Ciudad Victoria, Tamaulipas.- La salud mental en Tamaulipas atraviesa un déficit preocupante de psicólogos, sobre todo dentro del sector educativo donde aumentan conductas juveniles violentas.
El diputado Víctor González Fuentes afirmó que la salud mental debe asumirse como política pública, pues hoy su desempeño puede medirse objetivamente.
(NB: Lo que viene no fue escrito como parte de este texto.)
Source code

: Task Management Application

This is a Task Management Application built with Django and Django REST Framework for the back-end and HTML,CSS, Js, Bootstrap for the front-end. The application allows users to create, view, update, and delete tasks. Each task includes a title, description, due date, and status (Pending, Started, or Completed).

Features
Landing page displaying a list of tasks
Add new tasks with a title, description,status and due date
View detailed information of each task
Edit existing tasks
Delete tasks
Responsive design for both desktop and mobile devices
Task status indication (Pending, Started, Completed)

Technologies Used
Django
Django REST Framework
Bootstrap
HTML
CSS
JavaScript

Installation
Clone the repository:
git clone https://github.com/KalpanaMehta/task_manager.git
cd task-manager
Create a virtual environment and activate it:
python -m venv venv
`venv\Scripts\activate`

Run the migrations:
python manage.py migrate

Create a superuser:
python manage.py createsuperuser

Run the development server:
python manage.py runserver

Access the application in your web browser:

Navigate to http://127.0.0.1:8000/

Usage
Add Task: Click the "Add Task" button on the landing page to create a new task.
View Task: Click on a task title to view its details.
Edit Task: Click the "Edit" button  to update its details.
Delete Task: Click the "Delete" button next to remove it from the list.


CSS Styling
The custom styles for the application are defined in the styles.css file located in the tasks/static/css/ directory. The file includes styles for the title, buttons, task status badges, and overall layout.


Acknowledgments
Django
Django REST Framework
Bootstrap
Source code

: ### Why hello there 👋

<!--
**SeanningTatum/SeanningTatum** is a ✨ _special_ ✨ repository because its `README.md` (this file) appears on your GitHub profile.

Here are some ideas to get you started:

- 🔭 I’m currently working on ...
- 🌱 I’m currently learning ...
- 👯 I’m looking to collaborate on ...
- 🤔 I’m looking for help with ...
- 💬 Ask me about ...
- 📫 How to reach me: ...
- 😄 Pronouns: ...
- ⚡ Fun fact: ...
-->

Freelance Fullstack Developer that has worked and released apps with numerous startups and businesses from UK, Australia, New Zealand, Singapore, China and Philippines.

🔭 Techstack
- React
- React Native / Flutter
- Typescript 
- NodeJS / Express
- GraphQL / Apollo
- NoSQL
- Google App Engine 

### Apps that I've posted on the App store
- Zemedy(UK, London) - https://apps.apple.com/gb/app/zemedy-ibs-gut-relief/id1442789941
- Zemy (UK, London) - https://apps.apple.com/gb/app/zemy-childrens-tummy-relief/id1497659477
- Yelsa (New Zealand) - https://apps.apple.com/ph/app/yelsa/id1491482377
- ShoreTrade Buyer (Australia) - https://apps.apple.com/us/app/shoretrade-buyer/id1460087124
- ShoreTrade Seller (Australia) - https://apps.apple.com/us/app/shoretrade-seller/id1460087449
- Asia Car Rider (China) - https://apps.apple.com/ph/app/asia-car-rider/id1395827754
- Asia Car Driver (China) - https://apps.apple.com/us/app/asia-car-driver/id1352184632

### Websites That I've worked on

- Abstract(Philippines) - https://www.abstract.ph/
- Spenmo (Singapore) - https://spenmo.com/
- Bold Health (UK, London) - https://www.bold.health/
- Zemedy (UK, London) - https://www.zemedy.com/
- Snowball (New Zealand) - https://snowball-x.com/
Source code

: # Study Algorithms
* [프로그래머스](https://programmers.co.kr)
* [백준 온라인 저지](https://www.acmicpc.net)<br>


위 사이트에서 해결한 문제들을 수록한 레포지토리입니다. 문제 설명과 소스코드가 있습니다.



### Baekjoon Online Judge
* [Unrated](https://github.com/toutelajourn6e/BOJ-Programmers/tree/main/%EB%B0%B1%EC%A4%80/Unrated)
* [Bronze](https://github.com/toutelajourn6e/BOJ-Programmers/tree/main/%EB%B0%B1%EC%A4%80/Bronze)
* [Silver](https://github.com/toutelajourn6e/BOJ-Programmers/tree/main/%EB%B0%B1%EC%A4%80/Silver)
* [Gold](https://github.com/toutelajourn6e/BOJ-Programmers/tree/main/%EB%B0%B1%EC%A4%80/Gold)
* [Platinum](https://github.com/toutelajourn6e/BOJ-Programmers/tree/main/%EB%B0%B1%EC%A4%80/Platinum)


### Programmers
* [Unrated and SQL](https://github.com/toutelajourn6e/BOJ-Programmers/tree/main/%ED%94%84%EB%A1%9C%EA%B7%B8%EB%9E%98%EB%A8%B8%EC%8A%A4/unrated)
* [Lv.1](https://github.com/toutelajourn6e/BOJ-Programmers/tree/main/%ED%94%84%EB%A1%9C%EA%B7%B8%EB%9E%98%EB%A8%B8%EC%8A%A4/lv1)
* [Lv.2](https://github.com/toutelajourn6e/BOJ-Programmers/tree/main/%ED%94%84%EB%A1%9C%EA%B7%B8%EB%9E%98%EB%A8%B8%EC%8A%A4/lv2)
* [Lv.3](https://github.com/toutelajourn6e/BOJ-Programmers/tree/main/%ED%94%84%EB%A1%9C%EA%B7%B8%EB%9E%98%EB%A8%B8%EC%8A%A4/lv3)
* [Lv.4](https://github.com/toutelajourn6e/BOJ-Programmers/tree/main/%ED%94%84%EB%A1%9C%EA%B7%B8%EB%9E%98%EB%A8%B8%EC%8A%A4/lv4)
Reconoció que la pandemia profundizó los trastornos emocionales y advirtió que, pese a existir legislación estatal, los programas necesitan presupuesto y personal capacitado.
Indicó que las UNEM Nueva Vida y la Casa de Salud Mental operan actualmente, aunque el estado requiere al menos diez instalaciones adicionales similares.
El legislador respaldó la propuesta educativa que busca incorporar psicólogos en cada escuela, más allá de orientadores o trabajadores sociales existentes.
Subrayó que menores con autismo, TDAH y otros diagnósticos requieren especialistas, pero muchos psicólogos continúan asignados a tareas ajenas a su preparación profesional.
Afirmó que impulsará una partida presupuestal para 2026 destinada a contratar psicólogos en escuelas, centros comunitarios y espacios de atención temprana.
Concluyó que, aunque los recursos son limitados, la salud mental debe considerarse prioritaria, y desde el Congreso insistirá en convertirla en compromiso estatal.